For the year under review, the Group had experienced a very challenging underwriting environment. The primary insurance and reinsurance market conditions in most markets still continued to be intensely competitive, resulting in generally soft market terms, conditions and pricing.
Despite the inconsistencies shown in the investment markets, the Company’s 2011 investment result was positive for the year under review.
The Division’s gross retakaful contribution had increased by 72.6% to USD4.85 million from USD2.81 million recorded in 2010. A deficit of USD1.2 million was recorded by the retakaful fund mainly due to the increase in claims paid and provision for outstanding claims.

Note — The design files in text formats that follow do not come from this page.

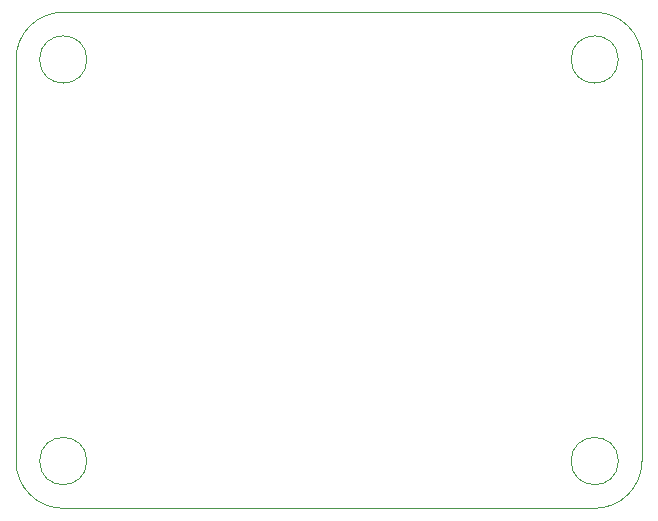
<source format=gbr>
%TF.GenerationSoftware,KiCad,Pcbnew,5.1.6-c6e7f7d~87~ubuntu18.04.1*%
%TF.CreationDate,2021-08-18T14:30:19+12:00*%
%TF.ProjectId,Output and Rail Splitter,4f757470-7574-4206-916e-64205261696c,rev?*%
%TF.SameCoordinates,Original*%
%TF.FileFunction,Profile,NP*%
%FSLAX46Y46*%
G04 Gerber Fmt 4.6, Leading zero omitted, Abs format (unit mm)*
G04 Created by KiCad (PCBNEW 5.1.6-c6e7f7d~87~ubuntu18.04.1) date 2021-08-18 14:30:19*
%MOMM*%
%LPD*%
G01*
G04 APERTURE LIST*
%TA.AperFunction,Profile*%
%ADD10C,0.050000*%
%TD*%
G04 APERTURE END LIST*
D10*
X85000000Y-100000000D02*
G75*
G03*
X85000000Y-100000000I-2000000J0D01*
G01*
X85000000Y-134000000D02*
G75*
G03*
X85000000Y-134000000I-2000000J0D01*
G01*
X130000000Y-134000000D02*
G75*
G03*
X130000000Y-134000000I-2000000J0D01*
G01*
X130000000Y-100000000D02*
G75*
G03*
X130000000Y-100000000I-2000000J0D01*
G01*
X128000000Y-96000000D02*
X83000000Y-96000000D01*
X79000000Y-134000000D02*
X79000000Y-100000000D01*
X128000000Y-138000000D02*
X83000000Y-138000000D01*
X132000000Y-100000000D02*
X132000000Y-134000000D01*
X128000000Y-96000000D02*
G75*
G02*
X132000000Y-100000000I0J-4000000D01*
G01*
X132000000Y-134000000D02*
G75*
G02*
X128000000Y-138000000I-4000000J0D01*
G01*
X83000000Y-138000000D02*
G75*
G02*
X79000000Y-134000000I0J4000000D01*
G01*
X79000000Y-100000000D02*
G75*
G02*
X83000000Y-96000000I4000000J0D01*
G01*
M02*

</source>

In 2011, the Company had provided for GBP65.0 million capacity in Syndicates 1084, 1176, 2121 and 4242 that had yielded a loss of USD0.5 million.
Financial Strength Rating
On December 21st, 2011, the Company’s financial strength rating was put under review with negative implications and affirmed at ‘A-‘ (Excellent) by A.M. Best Company. Fitch Ratings had also taken a similar action on January 22nd, 2012 by affirming the Insurer Financial Strength rating of ‘A-‘ but revising the outlook to negative from stable.
These actions were taken as both rating agencies were concerned on the impact on the financial performance and capital level of the Company arising from several catastrophes in 2011 and also the impact of the indirect participation in Syndicate 1965 which is being run-off.
Subsequent to the rating actions, several measures have been put in place by the Company. These included strengthening of the capital base via issuance of a sub-bond, improving the underwriting portfolio through a de-risking exercise of the business portfolio and tightening of underwriting standards. A Quota Share retrocession treaty was also arranged to provide some degree of capital relief.
A.M. Best Company had, on July 9th ,2012 removed ratings on the Company from under review with negative implications and affirmed the Company’s financial strength rating of A- (Excellent) and issuer credit rating of “a-“. The outlook assigned to both ratings is stable.
Outlook for 2012
The global economy is expected to be sluggish in 2012 with the Euro sovereign debt situation taking centre stage. China is making a concerted effort in slowing down growth to prevent overheating of its economy. Repositioning of investment strategies whenever necessary to account for market developments will be necessary in light of this.
It is expected that the increasing frequency and severity of natural disasters would be prominent moving forward. Hence, underwriting acumen will be stressed upon with risks being priced according to technical discipline.
Corporate Social Responsibility (CSR)
In 2011, the Company had played its part in CSR activities, namely:-
The Heart Foundation of Malaysia, whose funds were used for awareness programmes for the community, cardiac rehabilitation counseling, heart support group, financial aid to heart donor families, etc.
Polis DiRaja Malaysia, whose funds were used to buy wheelchairs for injured / handicap police personnels, families of police personnels who are killed in the line of duty, safety programmes for the public, etc.
INCEIF Fisabilillah Trust Fund. The contribution was part of the Company’s zakat to sponsor students who require financial aid to pursue their studies at INCEIF (International Centre of Education in Islamic Finance).
Despite the unprecedented loss recorded by the Group in 2011, I would like to put on record that Management has shown its commitment in turning the result in the forthcoming year. I therefore urge the management and staff of Labuan Re to remain steadfast in the belief that through the measures implemented, the Company will do better next year. For your continued commitment and dedication, on behalf of the Board members, I would like to extend my gratitude to all.
I would also like to express my sincere appreciation to all the shareholders, ceding companies and the Office of the Director-General of the Labuan Financial Services Authority (Labuan FSA) for their continuous support to the Company.
Finally, I wish to record my appreciation to all my fellow Directors for their continuous assistance, support and guidance during the year.